I digress...the whole purpose for this post was to take a look back. You see, today is Bekah's 6 month diaversary. In six months, Bekah has become a pro at doing her own BG checks. She has learned how to give her self insulin injections including dialing the dose on her pen, she is able to detect low BGs with amazing accuracy (catching most before they fall under 70), she gained back the 15 lbs her small frame lost and looks very healthy now. Her latest accomplishments include rocking a pink Ping (insulin pump) and learning how to count carbs, a little. I am continually amazed at her strength and bravery as she tackles this blasted disease!

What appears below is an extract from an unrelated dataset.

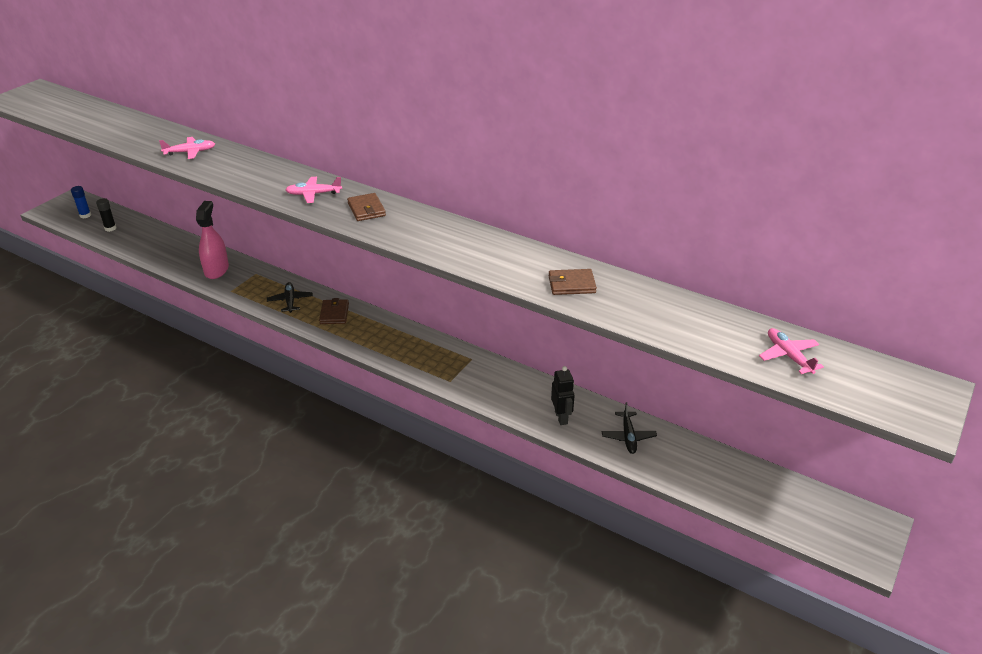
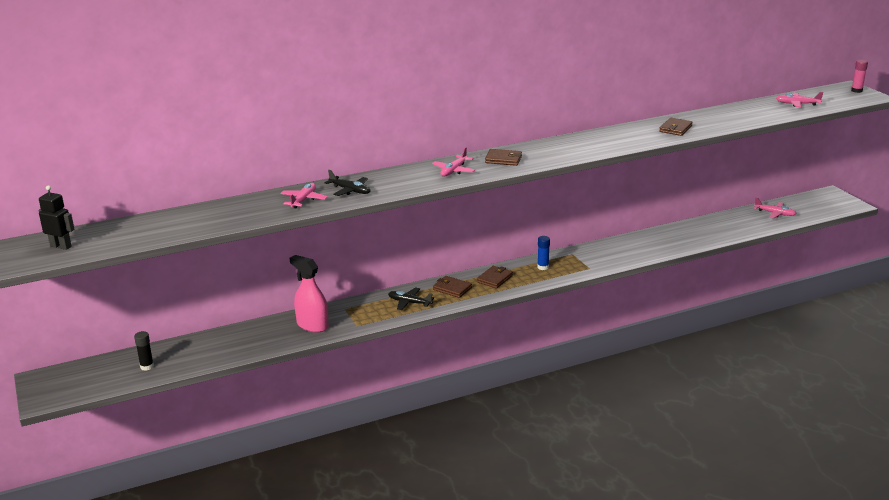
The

Only a few weeks after Bekah's dx, I was surfing the net and came across a story. This story hit way too close to home. So many similarities. A six year old little girl, mom didn't know what was wrong, she was the third born child etc. Only this little girl didn't make it out of ICU. So today I thank God that I have the privilege of giving my little girl shots, or placing insets and as much of a pain the paper work to take D to school was, I am so thankful that I got to do it. Sure I would love the mostly kid free time to do some much needed cleaning around the house instead of hanging out at the school later today, but I am glad I get to be there and didn't have to face the unthinkable.
When I get down and start to feel the nuisance that D is, I think of that mom (and others in the same boat) that lost her daughter and hug my daughter a little tighter thanking God that I have the privilege of getting up at night to check her BG or measure the jelly on her toast etc.